まぁ、見られてもいいでしょ?どっちにしろこの後話すもん。
「えっ?ちょ、何よそれ」
いいから、と俺は強引に境界へと押し込む。
「ただいまー…」
俺とアリアは境界を潜り、家のリビングへと戻った。
テーブルに座っていたキンジと白雪が、突然出てきたことに驚いている。
「あのー…あっくん、それって......」
白雪が境界を指さしながら言う。
「ん?時空間移動の超能力だが」
『えっ!?』
キンジを除く他2人は、俺が超能力者だったことにものすごく驚いている。
「ちょっと彩斗!詳しく説明しなさいよっ 」
言われなくてもするよ。
―少年説明中―
さて、やっと説明が終わったワケだが。
「よーするに、チートってワケか」
「まぁ、そういう解釈でいいな」
SSR所属の白雪によると―俺の時空間移動の能力は、第lV超能力というジャンルに入るらしい。
…何が何だか全くもって分からない。
ただ、時空間タイプの超能力者は―世界でも未だにいなく、恐らく俺(とその母の家系)が初めてらしい。

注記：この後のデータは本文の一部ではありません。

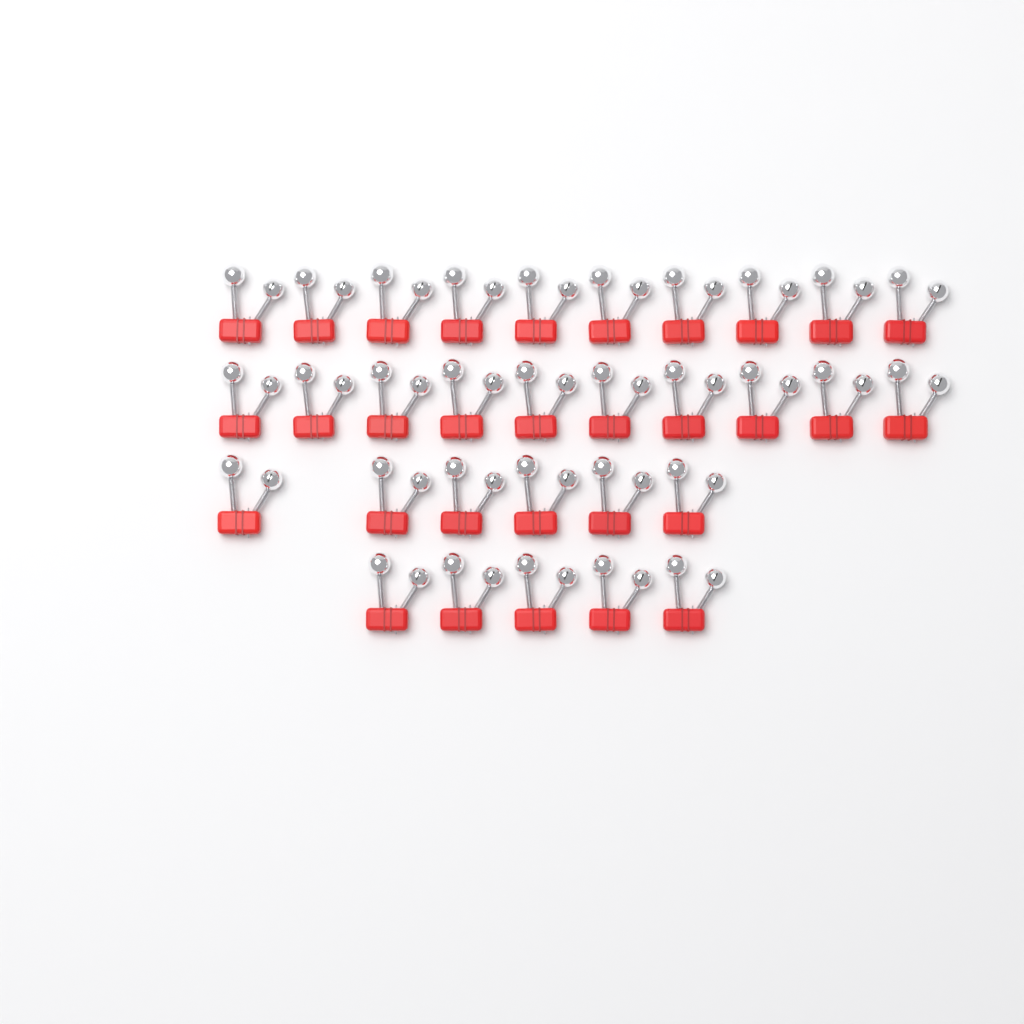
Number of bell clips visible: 31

「それにしても、乗能力者・Sランク・超能力者って......ホントにチートね。アンタ 」
「俺だって好きでチートキャラやってんじゃないんだぞ......?」
「お前の二つ名、歩くチートキャラでいいんじゃないか?」
良くない。
「あら、それいいじゃない!」
はぁ............全くコイツらは。